Charter for Compassion

Saturday, November 21, 2009

Gifts and disabilities, they seem pretty random, not deserved or earned. It is how we respond to them that matters.

The following arose in part out of a facebook comment I had from a friend, Charles Reynes. Charles is National Science Teacher of the Year. Hopefully, he will meet President Obama when he goes to Washington D.C. in January for a week of activities in connection with his achievement, a blessing well deserved. But I digress, last night I posted:
Gifts and disabilities, they seem pretty random, not deserved or earned. It is how we respond to them that matters.
Charles responded:
When I first became a teacher, I had a principal who focused her attention on my deficiencies, which were numerous. She moved on. The next principal saw my weaknesses, I'm sure, but rather than trying to make me conform, she encouraged me to be innovative, to take risks.

Disabilities are often much easier to spot than gifts, in ourselves and others. We can squander a lifetime trying to become something we're not, to remediate or compensate for our disabilities. On the other hand, when we focus on our gifts, we become so brilliant that our disabilities seem to fade away.

As I heard Mister Rogers say one morning when my kids were small, "Look for what others can do, and when you find it, appreciate it." My life is so much better for the people who saw in me what I had yet to see in myself.

This is one reason you are such a great teacher, Todd. You are able to see what people can do. (Hey, I included this last paragraph not for reasons of vanity, but because it helped me see connections)

Charles' comments are a gift in themselves. As a fellow educator, I appreciate his constant effort to reflect on his own experiences in education. But I also appreciate his comments for more deeply allowing me to ponder even more and draw other connections. He took my thinking to another place, which is why I like talking with Charles so much. He has that gift for lifting thoughts, which is why I think he is a great teacher.

My original comment was generated last night after the Rabbi asked us to ponder why in Genesis 27:32, Jacob is tricking his father by pretending to be Esau in order to gain his father's blessing which "rightfully" belongs to Esau, and then in Genesis 28, Jacob is being blessed by God. Clearly, God can't be endorsing deception as the path to blessing. There are many possible explanations, and Rabbis of the past have not all agreed on one interpretation.

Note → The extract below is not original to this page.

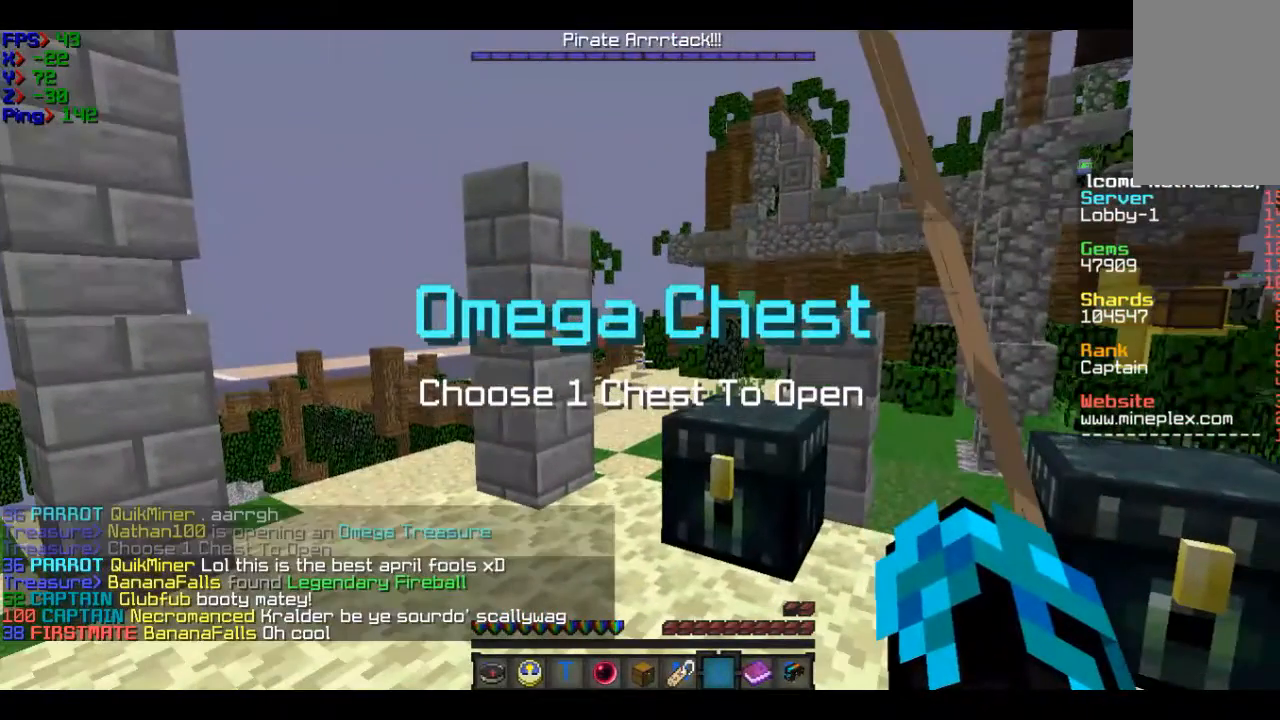
{"keys": [], "mouse": [], "events": []}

My own explanation was that maybe God doesn't play the reward and punishment game; after all, the foremost patriarch, Abraham, also engaged in what appears as despicable behavior (when he went to Egypt for example and claimed that Sara was his sister, so that no harm would come to himself 12:11-). He too was blessed, with progeny (as many as the stars, and to become a father to many nations). I admit the idea that God doesn't engage in reward and punishment is somewhat tenuous given the tenor of some parts of Torah. On the other hand, I find the Torah to contains so much for so many. I take comfort in Rabbi Lawrence Kushner who said both, "If you try to make it all work together, you will 'crash and burn.'" and, "my choice is reverence".

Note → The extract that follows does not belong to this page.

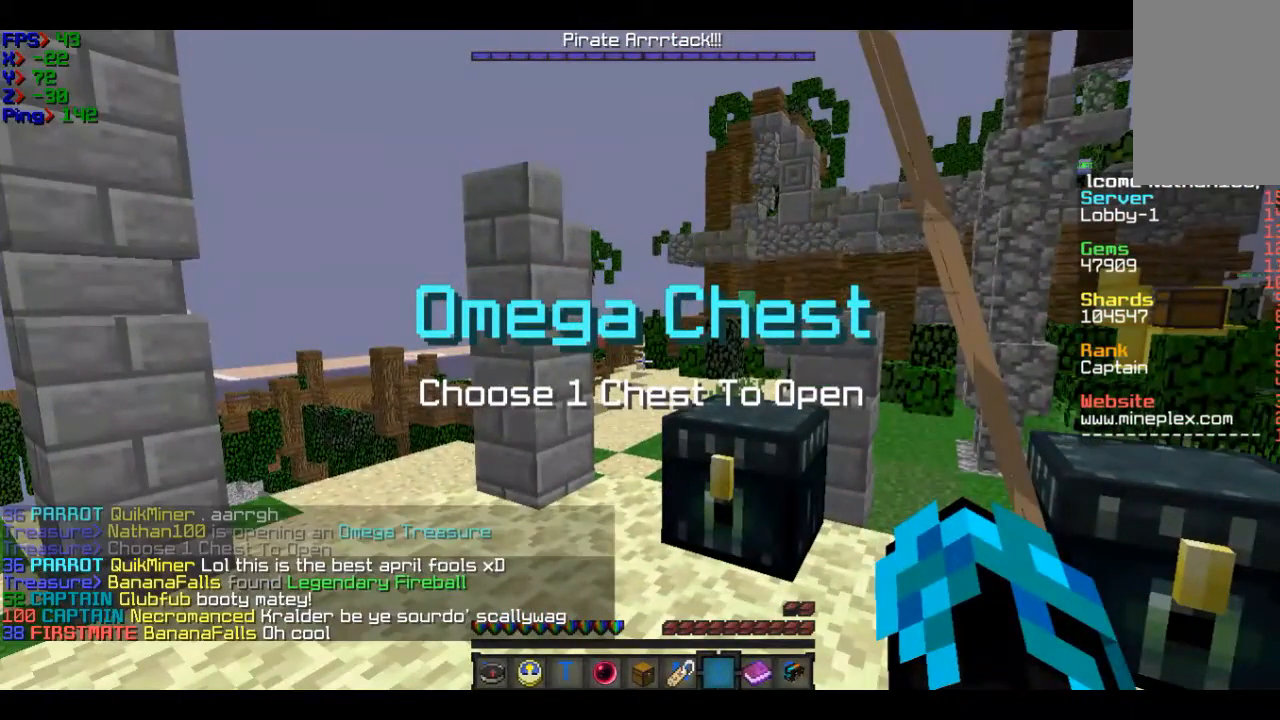
{"keys": [], "mouse": [], "events": []}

At any rate, I found myself blurting out that gifts and disabilities seem pretty random, as part of my reasoning. For those who take a "God is all controlling view", I think this looks like a heretical claim for a believer. But in life, as in Torah, blessings do seem random, and the sufferings (for example in the case of Job), undeserved. Still, in our arguing with God (Genesis 18:25 Abraham: "The judge of all the earth-will he not do what is just?) and in our wrestling (Genesis 32:21-33 Jacob wrestling with the man/G_d on the verge of seeing his brother again.), God seems to learn and teach with us, granting us the blessing to see blessings. It may not be the only lesson, but it is a good one to take away from Torah. As Charles added later: "It's both a blessing to ourselves and to others when we are able to see blessings."

Which brings me back to my Rabbi, Rabbi Suzy Stone. I laugh as I consider that she changed around some of our local ritual (minhag) last night, so as to talk about what we are thankful for, on this, the last shabbat before a secular holiday, Thanksgiving. She then proceeded to go on about Jacob as if there was no necessary connection. I feel like I am in the presence of a Jewish Zen master when things like this happen. ... As I approach Thanksgiving, I am thankful for good friends like Charles, Rabbis like Suzy, my children, my students, Marshall School, and Shir Ami, you all inspire my thinking, hopefully my actions, and are in so many ways, such a blessing.